I will check https://github.com/IntelRealSense/librealsense/issues/11788#issuecomment-1543861896 and if it solves the problem, I will let you know here. If you prefer, you can close the issue for now, and I can reopen if the issue persists.

Thank you for your help.

MartyG-RealSense commented 1 year ago

As you will be working on Neural Rendering Fields first, I will close this for now and you are welcome to re-open it later if you need to. Thanks very much for the update!

saurabheights commented 1 year ago

@MartyG-RealSense - I implemented the temporal filter in python using numpy.
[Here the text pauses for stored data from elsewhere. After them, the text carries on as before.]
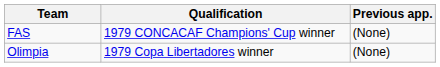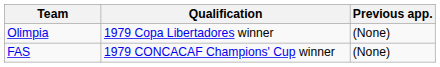rows swapped: Olimpia <-> FAS
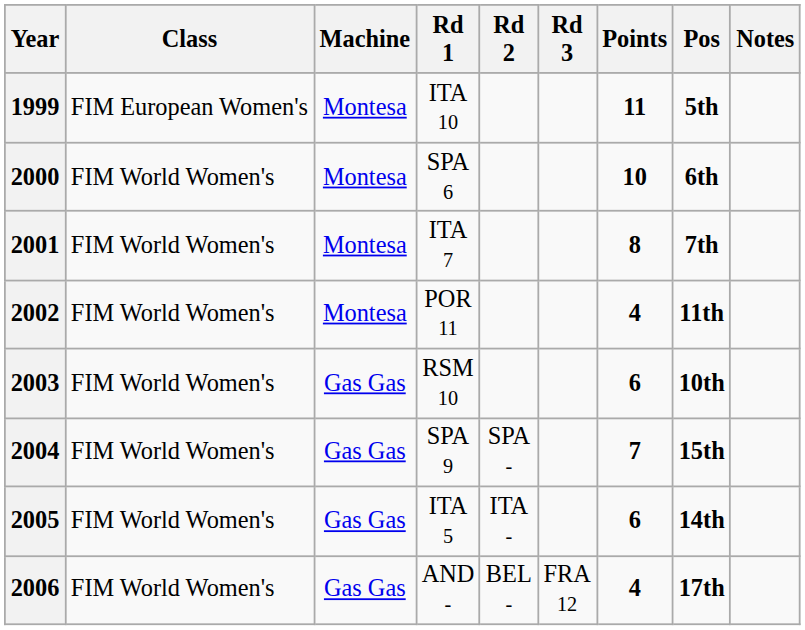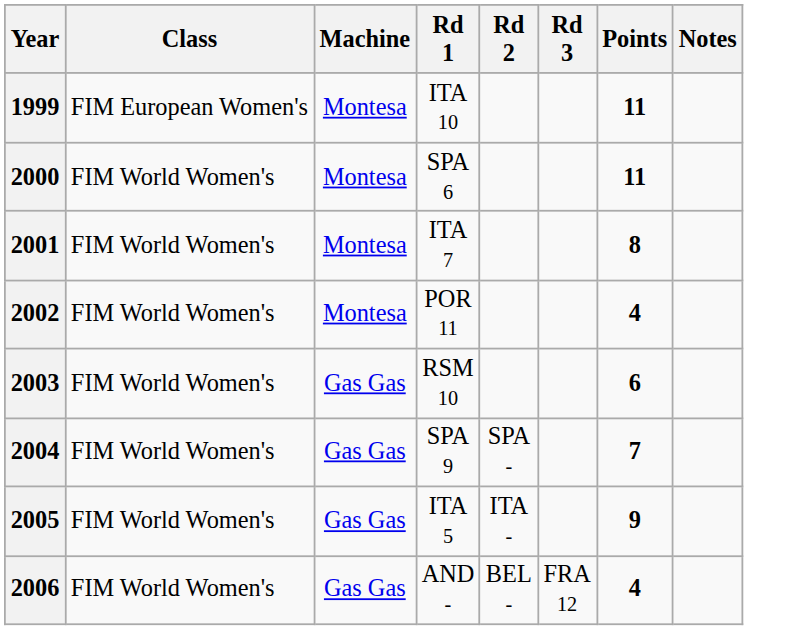- column: Pos | 5th | 6th | 7th | 11th | 10th | 15th | 14th | 17th
2000 | Points: 10 -> 11
2005 | Points: 6 -> 9
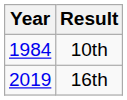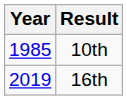10th | Year: 1984 -> 1985
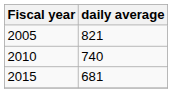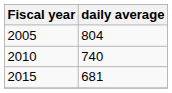2005 | daily average: 821 -> 804
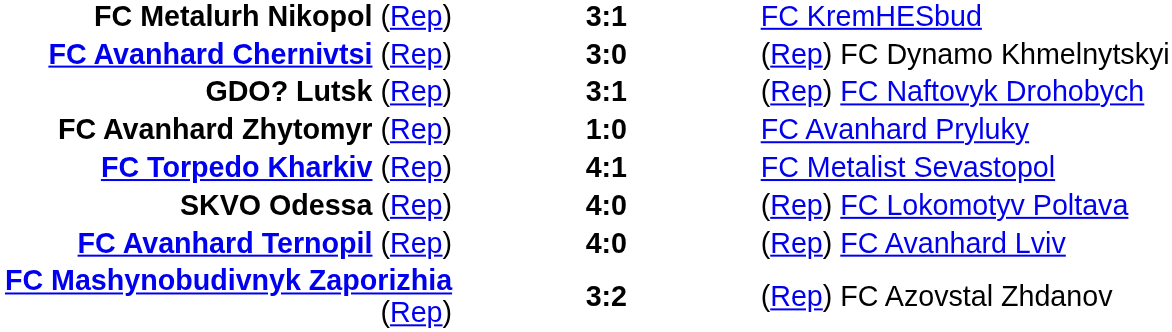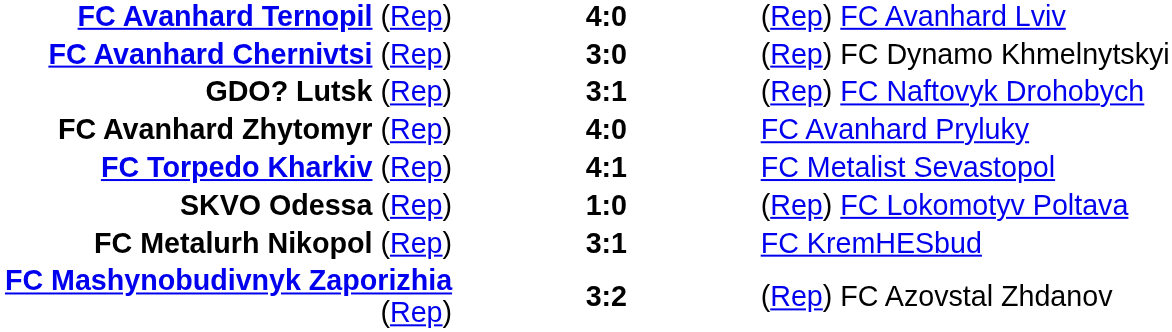rows swapped: FC Avanhard Ternopil (Rep) <-> FC Metalurh Nikopol (Rep)
FC Avanhard Zhytomyr (Rep) | column 2: 1:0 -> 4:0
SKVO Odessa (Rep) | column 2: 4:0 -> 1:0
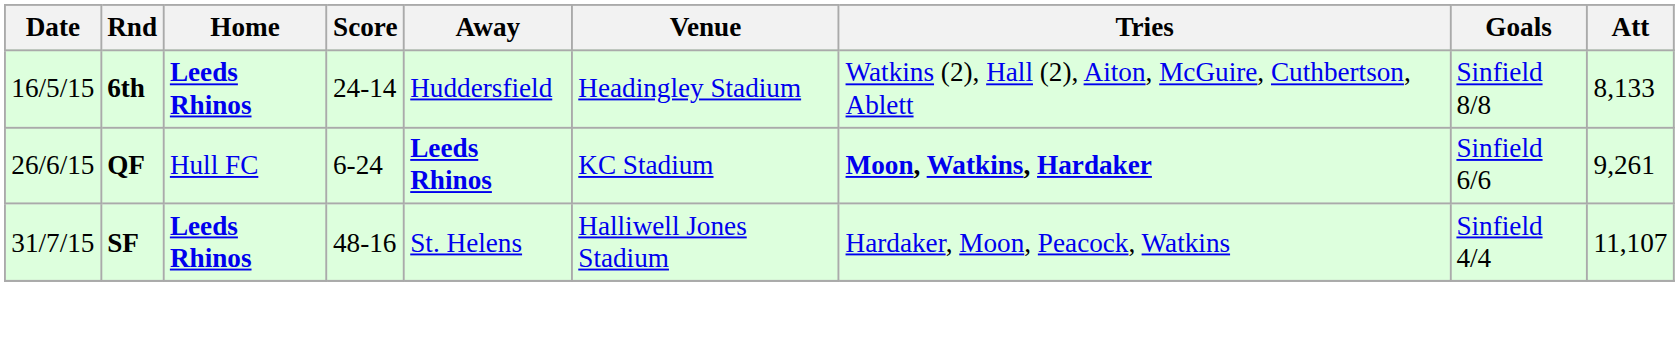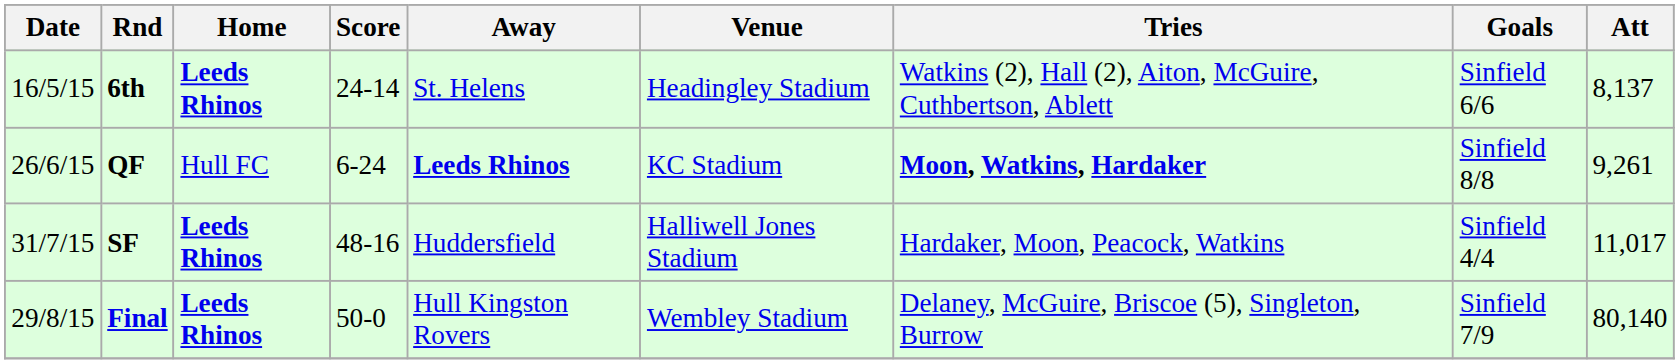6th | Away: Huddersfield -> St. Helens
6th | Goals: Sinfield 8/8 -> Sinfield 6/6
6th | Att: 8,133 -> 8,137
QF | Goals: Sinfield 6/6 -> Sinfield 8/8
SF | Away: St. Helens -> Huddersfield
SF | Att: 11,107 -> 11,017
+ row: 29/8/15 | Final | Leeds Rhinos | 50-0 | Hull Kingston Rovers | Wembley Stadium | Delaney, McGuire, Briscoe (5), Singleton, Burrow | Sinfield 7/9 | 80,140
It was quite fast to get a trivial implementation done (Similar to Always ON case) which satisfies our need of static camera + static scene.

I will implement age computation of last valid value seen for a given pixel to ensure we dont show too old prev value and that should take care of valid X in last Y frames options provided by realsense viewer.
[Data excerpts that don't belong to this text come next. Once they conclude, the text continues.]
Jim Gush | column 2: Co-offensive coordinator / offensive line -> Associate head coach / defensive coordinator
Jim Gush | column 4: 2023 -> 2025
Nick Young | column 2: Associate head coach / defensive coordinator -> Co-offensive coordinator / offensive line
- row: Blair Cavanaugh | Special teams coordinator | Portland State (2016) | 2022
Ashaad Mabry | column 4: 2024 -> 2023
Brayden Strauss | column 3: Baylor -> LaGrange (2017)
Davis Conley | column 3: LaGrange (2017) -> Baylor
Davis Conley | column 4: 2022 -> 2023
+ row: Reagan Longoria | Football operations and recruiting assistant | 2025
Just dropping this information to wrap up the ticket. Thank you for your assistance.

MartyG-RealSense commented 1 year ago

Thanks so much @saurabheights for saring your approach to a solution!

SalmaG98 commented 1 year ago

@saurabheights can you please share with me your implementation of the filters or your way of casting a numpy array as a rs.frame() ? I have a very stretched point cloud that I obtain by converting a depth map saved as a numpy array using this function. Since the obtained point cloud is very stretched, I have considered first filtering the depth numpy array I have before converting it. I have considered using the filters mentioned here like here in the putting everything together cell.

saurabheights commented 1 year ago

@SalmaG98 Sorry, but unfortunately I cannot disclose the implementation of filter as this work was done for the company.

BTW, I was not able to convert numpy array to rs.frame.

SalmaG98 commented 1 year ago

It's okay, thank you for your answer :)